§ **Task**
Tally the lines in the listing below that contain the string "width", and state only the total.

§ **Material provided**
┏━━
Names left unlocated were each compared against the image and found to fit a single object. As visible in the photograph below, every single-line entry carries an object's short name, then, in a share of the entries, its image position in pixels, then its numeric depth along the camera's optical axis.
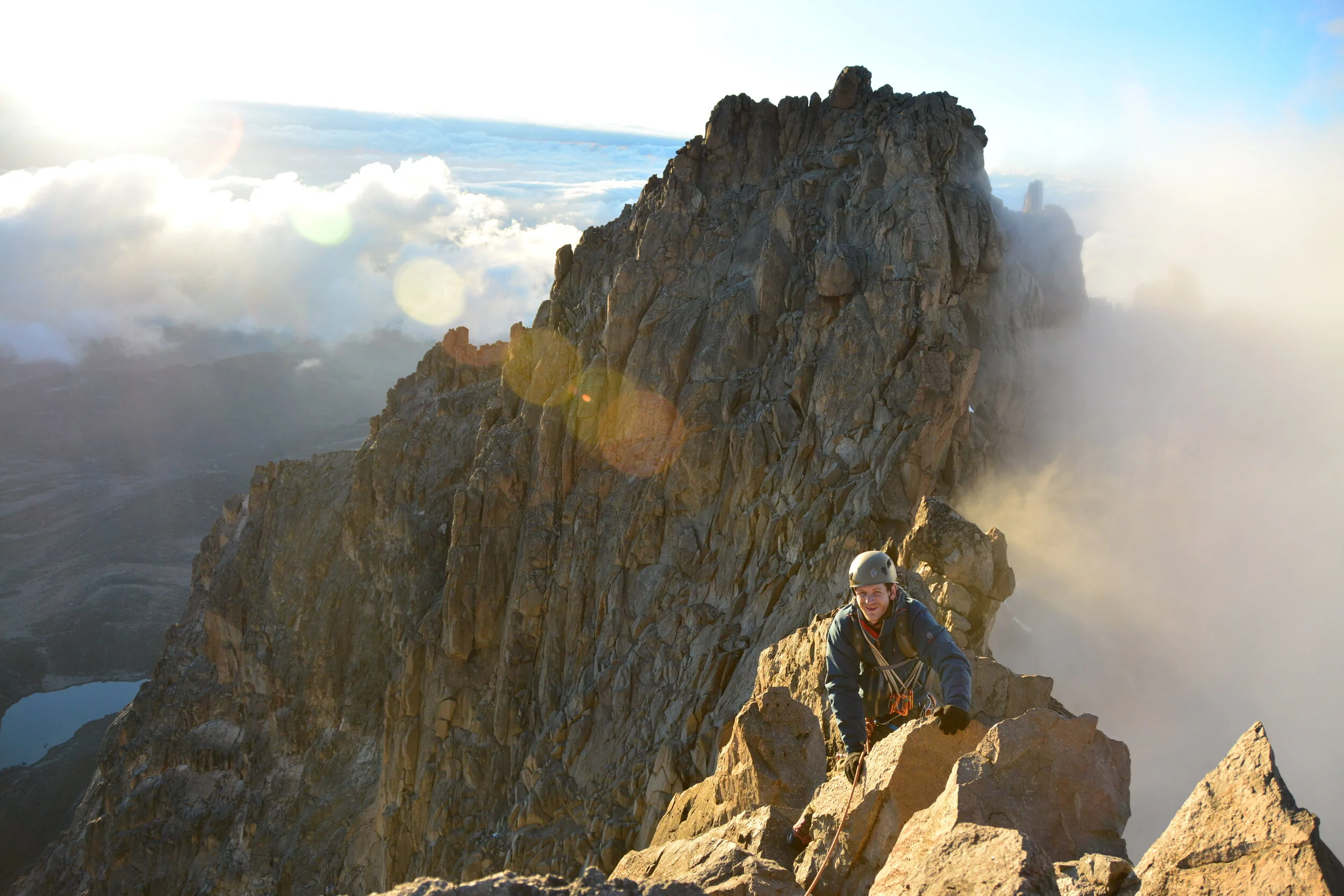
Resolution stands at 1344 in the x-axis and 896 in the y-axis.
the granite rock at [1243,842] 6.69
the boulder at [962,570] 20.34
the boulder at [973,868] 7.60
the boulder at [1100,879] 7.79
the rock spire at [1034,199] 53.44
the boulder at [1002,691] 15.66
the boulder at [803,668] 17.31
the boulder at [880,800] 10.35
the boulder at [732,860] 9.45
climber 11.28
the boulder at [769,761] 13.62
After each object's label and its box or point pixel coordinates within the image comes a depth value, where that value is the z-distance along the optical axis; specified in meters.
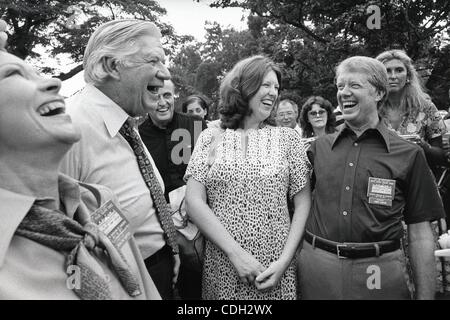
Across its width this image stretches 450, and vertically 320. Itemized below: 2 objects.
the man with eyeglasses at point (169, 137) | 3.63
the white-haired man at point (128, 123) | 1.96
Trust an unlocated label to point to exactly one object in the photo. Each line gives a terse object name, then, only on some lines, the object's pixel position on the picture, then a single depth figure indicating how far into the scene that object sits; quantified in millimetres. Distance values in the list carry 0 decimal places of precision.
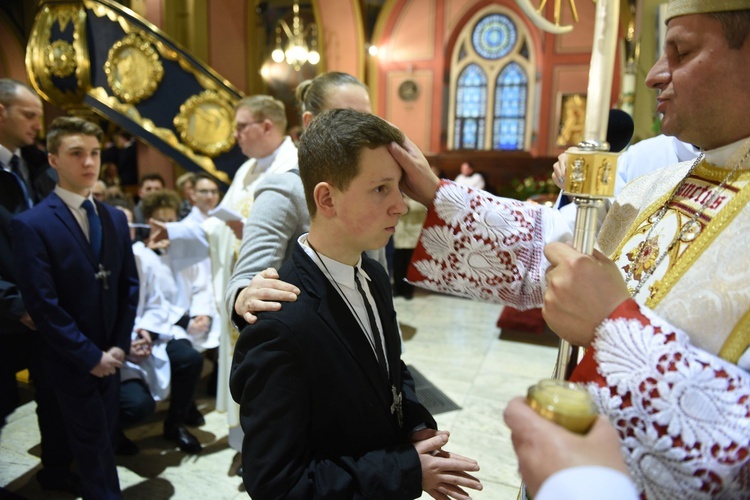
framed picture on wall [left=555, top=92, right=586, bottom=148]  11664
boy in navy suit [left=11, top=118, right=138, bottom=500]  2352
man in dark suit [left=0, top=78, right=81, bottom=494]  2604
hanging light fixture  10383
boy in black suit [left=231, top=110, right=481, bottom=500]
┗━━
┏━━
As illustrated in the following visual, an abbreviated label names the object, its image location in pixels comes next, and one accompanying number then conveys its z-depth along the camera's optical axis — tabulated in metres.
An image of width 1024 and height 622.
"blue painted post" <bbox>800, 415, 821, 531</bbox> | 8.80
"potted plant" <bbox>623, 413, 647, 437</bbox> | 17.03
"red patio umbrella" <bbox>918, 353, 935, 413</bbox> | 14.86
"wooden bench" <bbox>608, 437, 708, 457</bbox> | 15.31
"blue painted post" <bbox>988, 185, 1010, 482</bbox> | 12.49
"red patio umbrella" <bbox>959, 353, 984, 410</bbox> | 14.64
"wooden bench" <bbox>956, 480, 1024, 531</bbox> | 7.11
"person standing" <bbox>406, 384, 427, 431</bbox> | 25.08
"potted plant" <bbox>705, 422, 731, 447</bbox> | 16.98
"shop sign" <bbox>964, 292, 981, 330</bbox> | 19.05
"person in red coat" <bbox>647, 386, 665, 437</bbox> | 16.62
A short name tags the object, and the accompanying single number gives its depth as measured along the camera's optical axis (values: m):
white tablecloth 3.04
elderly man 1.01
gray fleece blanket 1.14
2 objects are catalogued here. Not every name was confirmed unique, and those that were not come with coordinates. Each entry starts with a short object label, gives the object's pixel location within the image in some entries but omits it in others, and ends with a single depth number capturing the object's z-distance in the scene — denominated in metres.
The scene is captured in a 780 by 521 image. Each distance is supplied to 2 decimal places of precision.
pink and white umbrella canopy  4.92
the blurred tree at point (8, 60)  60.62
┗━━
§ **Problem solution**
2